• [What you are asked to do]
Where the data below begins, start retyping exactly, and end on the line with "technical specifications of", which is included; no picture goes in.

• [Data records]
-.-.-

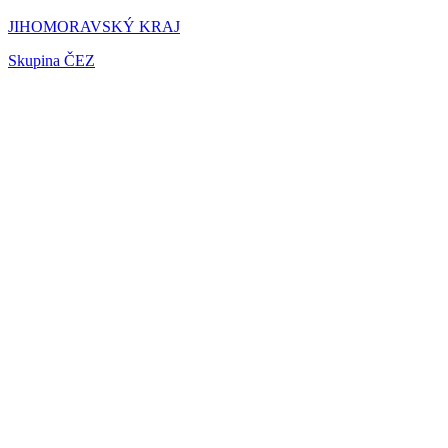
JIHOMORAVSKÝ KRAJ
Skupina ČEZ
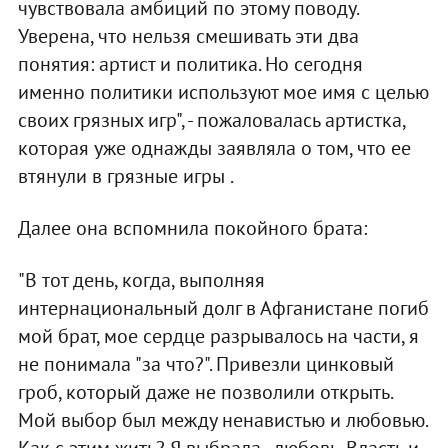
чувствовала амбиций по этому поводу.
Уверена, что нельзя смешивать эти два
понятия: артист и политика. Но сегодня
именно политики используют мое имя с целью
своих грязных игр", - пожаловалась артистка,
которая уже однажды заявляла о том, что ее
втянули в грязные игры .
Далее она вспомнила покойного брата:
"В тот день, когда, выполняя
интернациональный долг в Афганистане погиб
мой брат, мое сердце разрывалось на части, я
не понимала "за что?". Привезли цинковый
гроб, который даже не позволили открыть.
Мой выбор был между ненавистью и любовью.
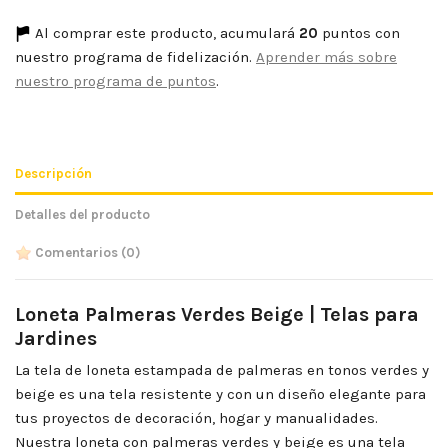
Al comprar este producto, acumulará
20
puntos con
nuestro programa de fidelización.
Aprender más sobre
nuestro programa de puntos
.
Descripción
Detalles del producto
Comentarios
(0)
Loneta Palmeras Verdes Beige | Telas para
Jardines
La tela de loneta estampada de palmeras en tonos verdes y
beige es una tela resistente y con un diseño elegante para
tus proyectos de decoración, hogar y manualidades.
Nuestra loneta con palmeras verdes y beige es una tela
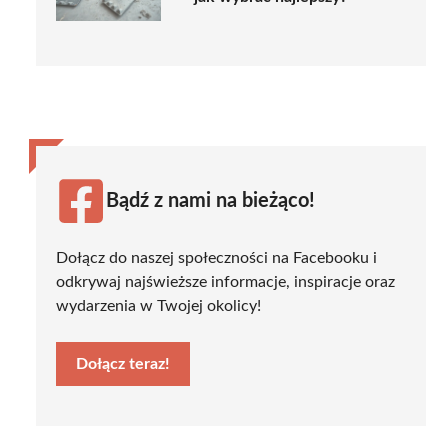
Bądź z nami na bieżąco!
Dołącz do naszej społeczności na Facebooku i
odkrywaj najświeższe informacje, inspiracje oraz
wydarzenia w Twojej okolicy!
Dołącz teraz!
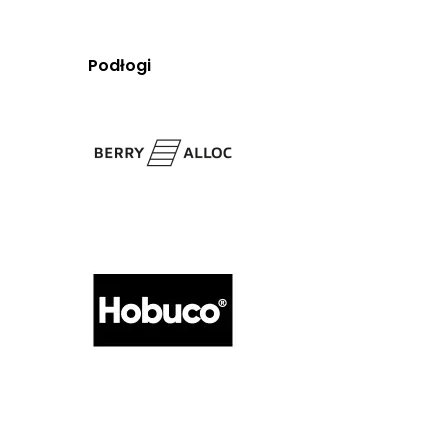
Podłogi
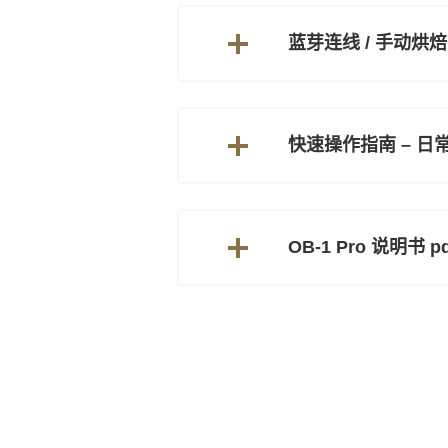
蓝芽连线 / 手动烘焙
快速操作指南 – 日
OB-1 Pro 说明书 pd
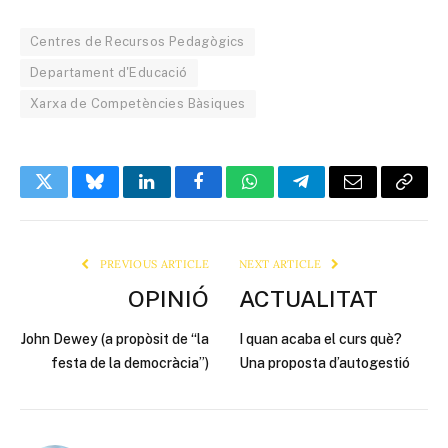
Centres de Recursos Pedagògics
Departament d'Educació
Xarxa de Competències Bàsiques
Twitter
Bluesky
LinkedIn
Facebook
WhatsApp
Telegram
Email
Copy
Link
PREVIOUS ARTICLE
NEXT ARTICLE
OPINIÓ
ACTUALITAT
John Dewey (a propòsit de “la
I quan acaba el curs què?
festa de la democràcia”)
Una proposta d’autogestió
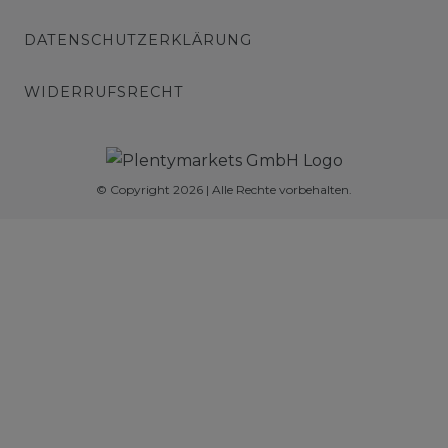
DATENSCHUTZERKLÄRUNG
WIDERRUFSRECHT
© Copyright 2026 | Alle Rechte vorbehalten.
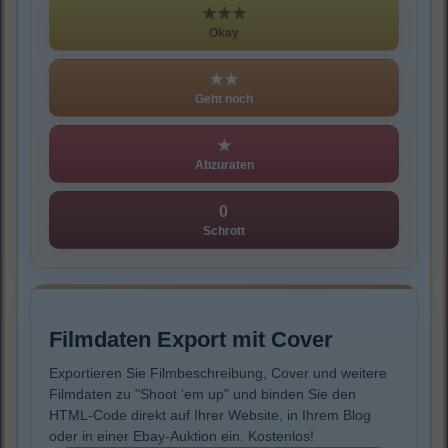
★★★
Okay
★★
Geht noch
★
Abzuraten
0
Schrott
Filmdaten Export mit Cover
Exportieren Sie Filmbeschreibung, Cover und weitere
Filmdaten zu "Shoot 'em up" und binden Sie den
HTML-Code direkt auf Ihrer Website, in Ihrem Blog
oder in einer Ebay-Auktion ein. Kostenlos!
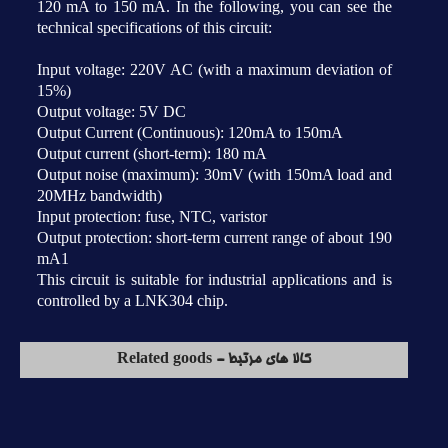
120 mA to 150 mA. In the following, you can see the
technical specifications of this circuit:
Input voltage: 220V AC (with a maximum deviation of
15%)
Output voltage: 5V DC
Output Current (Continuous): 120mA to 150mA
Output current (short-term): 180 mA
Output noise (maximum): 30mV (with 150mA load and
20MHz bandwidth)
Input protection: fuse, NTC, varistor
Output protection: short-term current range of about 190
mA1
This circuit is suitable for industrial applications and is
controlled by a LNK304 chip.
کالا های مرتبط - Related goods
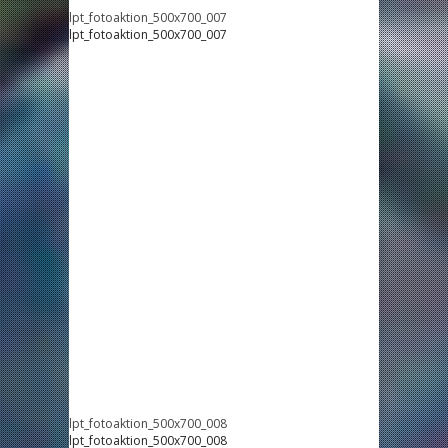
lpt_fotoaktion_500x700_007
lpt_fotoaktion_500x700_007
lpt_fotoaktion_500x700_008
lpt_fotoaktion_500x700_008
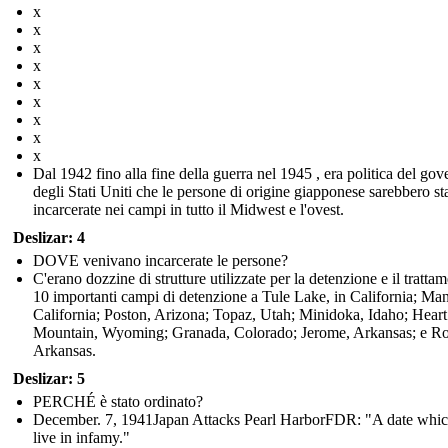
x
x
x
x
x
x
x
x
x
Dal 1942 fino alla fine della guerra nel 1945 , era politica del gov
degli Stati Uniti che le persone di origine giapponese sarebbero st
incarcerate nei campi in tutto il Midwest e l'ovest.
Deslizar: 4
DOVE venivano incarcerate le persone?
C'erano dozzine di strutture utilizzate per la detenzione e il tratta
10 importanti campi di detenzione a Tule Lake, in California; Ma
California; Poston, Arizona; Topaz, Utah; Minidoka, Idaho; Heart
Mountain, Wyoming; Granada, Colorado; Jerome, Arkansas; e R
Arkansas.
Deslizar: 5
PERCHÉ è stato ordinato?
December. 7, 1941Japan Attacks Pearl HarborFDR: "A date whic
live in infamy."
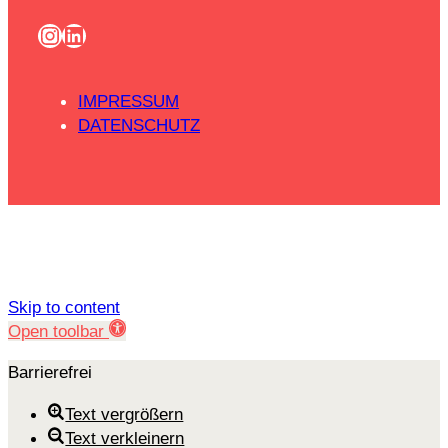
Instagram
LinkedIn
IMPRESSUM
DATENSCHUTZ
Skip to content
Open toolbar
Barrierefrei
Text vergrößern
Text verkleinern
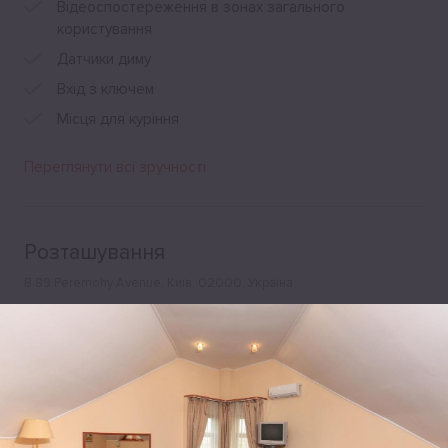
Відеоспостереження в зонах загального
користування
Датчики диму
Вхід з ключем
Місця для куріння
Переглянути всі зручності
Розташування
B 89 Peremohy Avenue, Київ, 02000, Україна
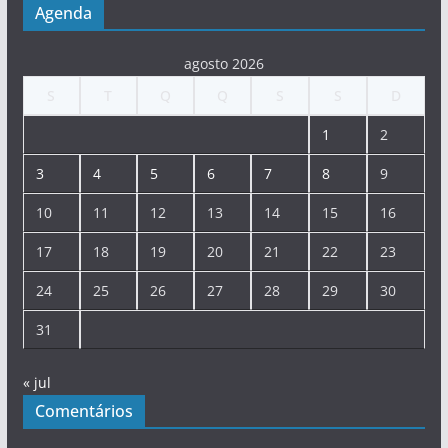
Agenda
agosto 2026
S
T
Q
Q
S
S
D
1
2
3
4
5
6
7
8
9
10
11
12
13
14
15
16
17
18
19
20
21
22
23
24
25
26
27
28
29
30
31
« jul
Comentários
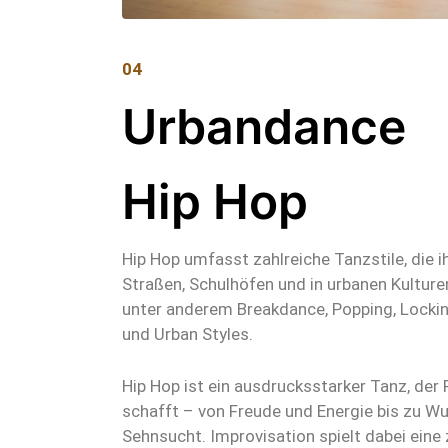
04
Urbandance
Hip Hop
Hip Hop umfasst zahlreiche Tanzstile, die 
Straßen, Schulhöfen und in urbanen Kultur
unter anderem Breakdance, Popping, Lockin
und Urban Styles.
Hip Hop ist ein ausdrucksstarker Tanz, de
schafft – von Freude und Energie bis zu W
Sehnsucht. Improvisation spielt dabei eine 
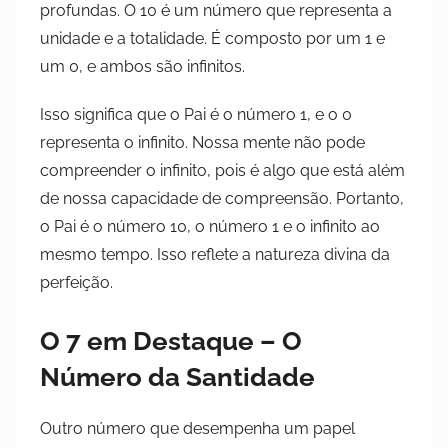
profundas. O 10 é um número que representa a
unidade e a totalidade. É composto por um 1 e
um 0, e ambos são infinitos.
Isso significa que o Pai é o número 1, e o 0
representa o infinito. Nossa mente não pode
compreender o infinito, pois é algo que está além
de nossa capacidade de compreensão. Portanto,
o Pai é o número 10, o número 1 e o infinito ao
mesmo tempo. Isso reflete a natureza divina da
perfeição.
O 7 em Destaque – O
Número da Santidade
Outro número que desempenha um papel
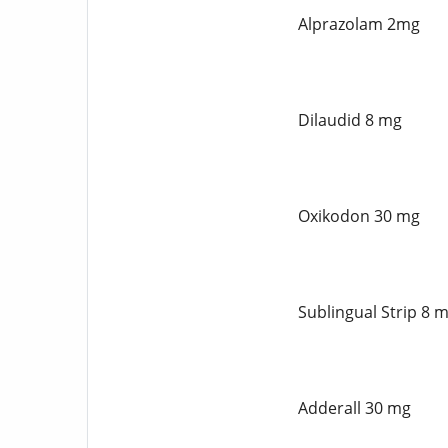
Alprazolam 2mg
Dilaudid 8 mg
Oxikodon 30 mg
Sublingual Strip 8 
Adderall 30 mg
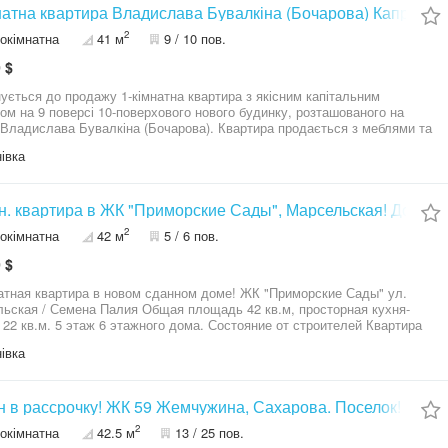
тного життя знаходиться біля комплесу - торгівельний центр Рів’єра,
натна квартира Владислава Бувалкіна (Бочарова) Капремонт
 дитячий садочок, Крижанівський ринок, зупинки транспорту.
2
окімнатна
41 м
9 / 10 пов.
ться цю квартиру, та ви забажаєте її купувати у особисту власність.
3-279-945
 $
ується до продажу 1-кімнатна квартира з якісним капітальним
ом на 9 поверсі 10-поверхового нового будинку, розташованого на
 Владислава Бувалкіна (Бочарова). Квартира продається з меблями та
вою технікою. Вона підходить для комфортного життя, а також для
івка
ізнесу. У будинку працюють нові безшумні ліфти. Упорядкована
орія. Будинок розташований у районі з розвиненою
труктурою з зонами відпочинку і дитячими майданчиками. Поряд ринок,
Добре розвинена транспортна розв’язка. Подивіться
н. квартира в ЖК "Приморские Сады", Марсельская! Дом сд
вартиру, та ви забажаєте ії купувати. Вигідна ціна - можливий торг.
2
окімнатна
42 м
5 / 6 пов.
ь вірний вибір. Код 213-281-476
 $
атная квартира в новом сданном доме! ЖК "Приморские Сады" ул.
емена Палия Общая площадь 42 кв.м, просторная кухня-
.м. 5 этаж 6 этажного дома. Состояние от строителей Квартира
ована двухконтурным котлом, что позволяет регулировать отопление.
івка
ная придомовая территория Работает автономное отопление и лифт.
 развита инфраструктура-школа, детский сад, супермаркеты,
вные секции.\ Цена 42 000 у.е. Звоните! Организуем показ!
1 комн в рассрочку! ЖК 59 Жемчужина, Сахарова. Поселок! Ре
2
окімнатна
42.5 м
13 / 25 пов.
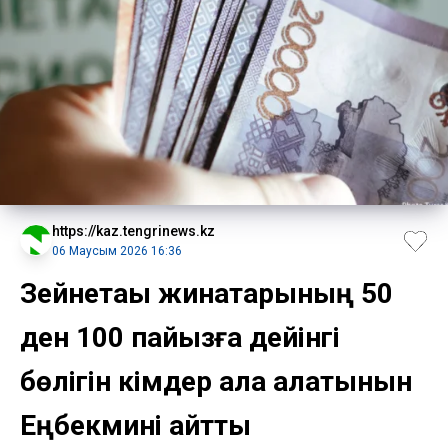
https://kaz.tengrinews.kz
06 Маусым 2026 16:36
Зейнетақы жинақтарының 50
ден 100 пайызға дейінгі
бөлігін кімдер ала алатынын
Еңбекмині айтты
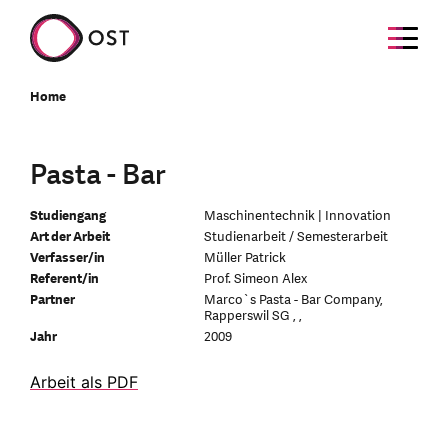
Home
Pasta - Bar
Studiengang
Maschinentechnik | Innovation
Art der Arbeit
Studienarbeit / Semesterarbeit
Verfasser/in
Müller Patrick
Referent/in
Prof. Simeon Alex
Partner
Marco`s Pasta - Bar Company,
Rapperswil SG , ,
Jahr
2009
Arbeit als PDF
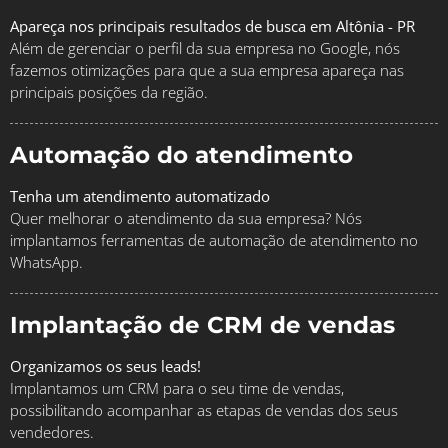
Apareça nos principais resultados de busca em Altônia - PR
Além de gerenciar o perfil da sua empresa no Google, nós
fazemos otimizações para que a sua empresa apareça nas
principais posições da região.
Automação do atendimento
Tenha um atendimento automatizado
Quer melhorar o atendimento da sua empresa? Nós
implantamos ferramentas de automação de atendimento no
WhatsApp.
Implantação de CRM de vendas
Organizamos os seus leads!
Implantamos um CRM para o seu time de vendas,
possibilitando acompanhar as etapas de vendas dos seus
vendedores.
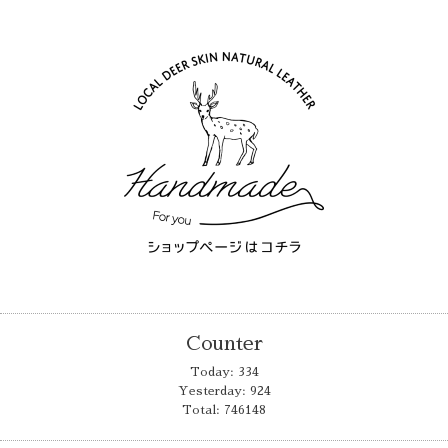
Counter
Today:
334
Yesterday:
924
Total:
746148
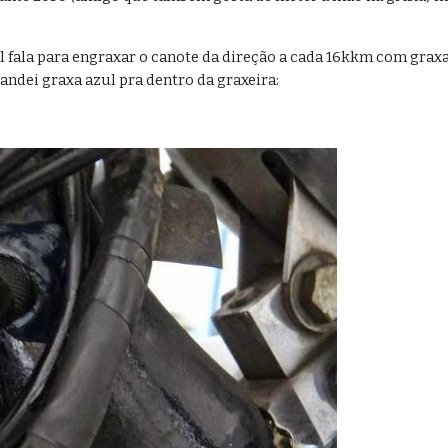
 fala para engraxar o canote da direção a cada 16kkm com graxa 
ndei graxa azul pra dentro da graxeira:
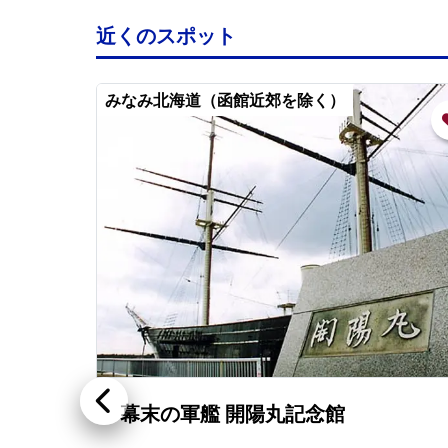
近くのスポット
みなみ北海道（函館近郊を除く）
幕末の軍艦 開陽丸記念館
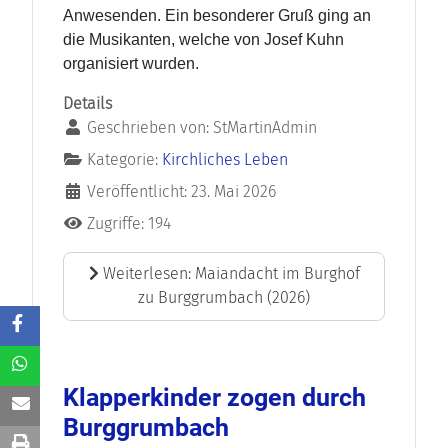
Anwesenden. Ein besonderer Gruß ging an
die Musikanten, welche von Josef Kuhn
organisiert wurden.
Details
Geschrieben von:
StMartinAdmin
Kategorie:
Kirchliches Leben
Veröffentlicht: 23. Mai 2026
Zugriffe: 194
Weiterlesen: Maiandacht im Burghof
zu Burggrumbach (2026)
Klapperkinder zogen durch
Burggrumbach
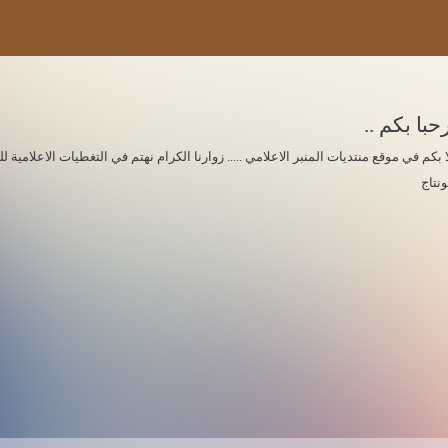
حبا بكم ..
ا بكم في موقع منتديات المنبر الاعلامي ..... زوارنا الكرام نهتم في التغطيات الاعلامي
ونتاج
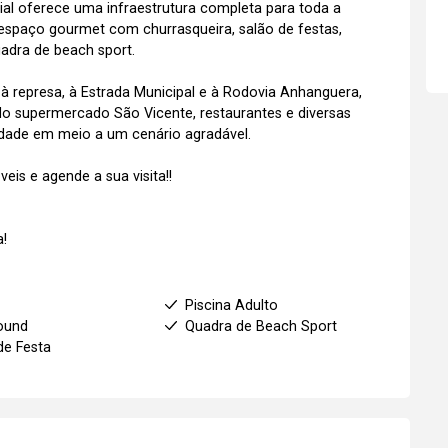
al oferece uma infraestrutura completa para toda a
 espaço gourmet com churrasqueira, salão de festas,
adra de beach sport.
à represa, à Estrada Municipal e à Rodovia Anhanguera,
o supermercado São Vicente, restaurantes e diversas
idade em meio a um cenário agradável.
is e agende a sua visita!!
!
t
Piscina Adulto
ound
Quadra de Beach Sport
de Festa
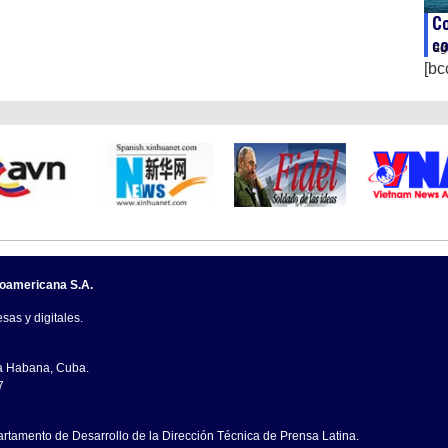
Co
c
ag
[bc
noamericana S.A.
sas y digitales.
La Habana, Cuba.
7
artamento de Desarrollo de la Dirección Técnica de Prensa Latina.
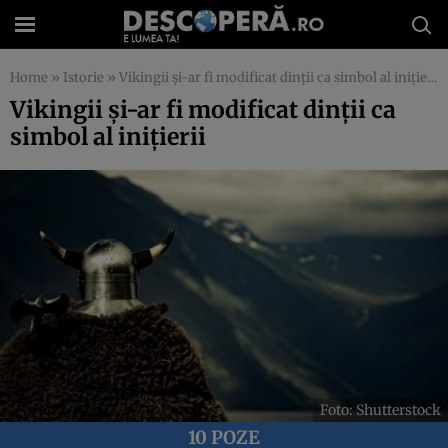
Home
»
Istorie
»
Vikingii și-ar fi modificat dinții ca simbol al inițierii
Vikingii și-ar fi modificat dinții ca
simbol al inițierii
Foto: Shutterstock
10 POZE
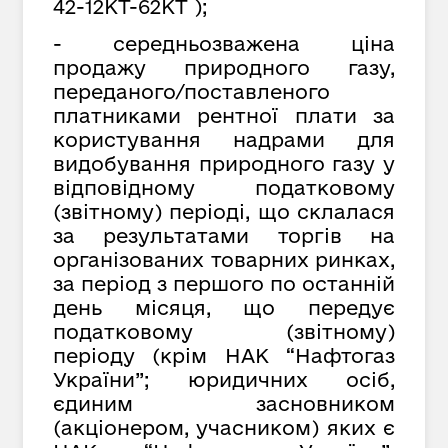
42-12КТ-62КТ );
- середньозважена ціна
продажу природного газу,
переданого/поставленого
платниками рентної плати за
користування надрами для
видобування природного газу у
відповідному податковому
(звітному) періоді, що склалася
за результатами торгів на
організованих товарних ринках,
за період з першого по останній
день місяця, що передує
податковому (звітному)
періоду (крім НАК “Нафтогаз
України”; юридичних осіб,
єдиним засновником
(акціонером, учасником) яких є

-.-.-

• [Response area]
JIHOMORAVSKÝ KRAJ
Skupina ČEZ
чувствовала амбиций по этому поводу.
Уверена, что нельзя смешивать эти два
понятия: артист и политика. Но сегодня
именно политики используют мое имя с целью
своих грязных игр", - пожаловалась артистка,
которая уже однажды заявляла о том, что ее
втянули в грязные игры .
Далее она вспомнила покойного брата:
"В тот день, когда, выполняя
интернациональный долг в Афганистане погиб
мой брат, мое сердце разрывалось на части, я
не понимала "за что?". Привезли цинковый
гроб, который даже не позволили открыть.
Мой выбор был между ненавистью и любовью.
Al comprar este producto, acumulará
20
puntos con
nuestro programa de fidelización.
Aprender más sobre
nuestro programa de puntos
.
Descripción
Detalles del producto
Comentarios
(0)
Loneta Palmeras Verdes Beige | Telas para
Jardines
La tela de loneta estampada de palmeras en tonos verdes y
beige es una tela resistente y con un diseño elegante para
tus proyectos de decoración, hogar y manualidades.
Nuestra loneta con palmeras verdes y beige es una tela
Bądź z nami na bieżąco!
Dołącz do naszej społeczności na Facebooku i
odkrywaj najświeższe informacje, inspiracje oraz
wydarzenia w Twojej okolicy!
Dołącz teraz!
Podłogi
蓝芽连线 / 手动烘焙
快速操作指南 – 日
OB-1 Pro 说明书 pd
Centres de Recursos Pedagògics
Departament d'Educació
Xarxa de Competències Bàsiques
Twitter
Bluesky
LinkedIn
Facebook
WhatsApp
Telegram
Email
Copy
Link
PREVIOUS ARTICLE
NEXT ARTICLE
OPINIÓ
ACTUALITAT
John Dewey (a propòsit de “la
I quan acaba el curs què?
festa de la democràcia”)
Una proposta d’autogestió
DATENSCHUTZERKLÄRUNG
WIDERRUFSRECHT
© Copyright 2026 | Alle Rechte vorbehalten.
★★★
Okay
★★
Geht noch
★
Abzuraten
0
Schrott
Filmdaten Export mit Cover
Exportieren Sie Filmbeschreibung, Cover und weitere
Filmdaten zu "Shoot 'em up" und binden Sie den
HTML-Code direkt auf Ihrer Website, in Ihrem Blog
oder in einer Ebay-Auktion ein. Kostenlos!
120 mA to 150 mA. In the following, you can see the
technical specifications of this circuit:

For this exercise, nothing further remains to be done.